• **THE INPUT**:
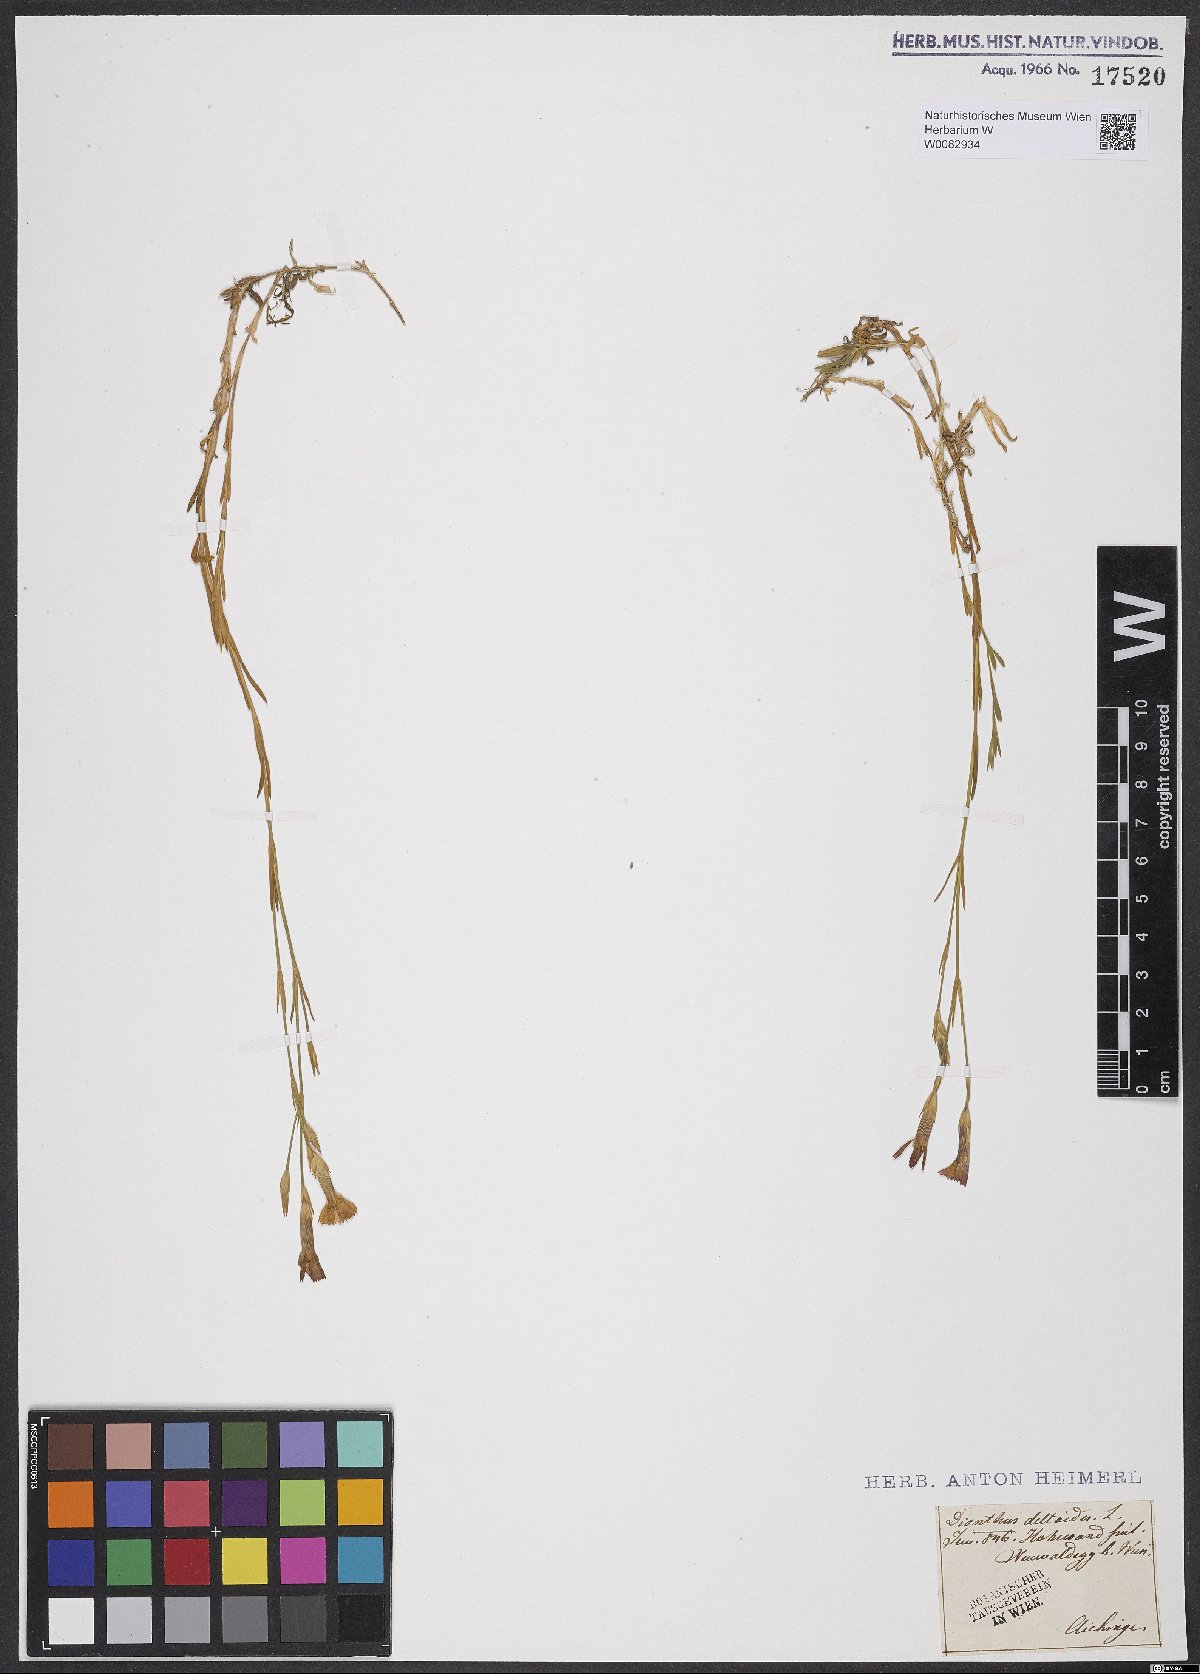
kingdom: Plantae
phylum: Tracheophyta
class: Magnoliopsida
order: Caryophyllales
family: Caryophyllaceae
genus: Dianthus
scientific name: Dianthus deltoides
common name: Maiden pink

• **STATED PROBLEM**: Write out every line of naming that accompanies the entries above, keeping each one word for word and leaving out the pictures.

• **REPLY**:
kingdom: Plantae
phylum: Tracheophyta
class: Magnoliopsida
order: Caryophyllales
family: Caryophyllaceae
genus: Dianthus
scientific name: Dianthus deltoides
common name: Maiden pink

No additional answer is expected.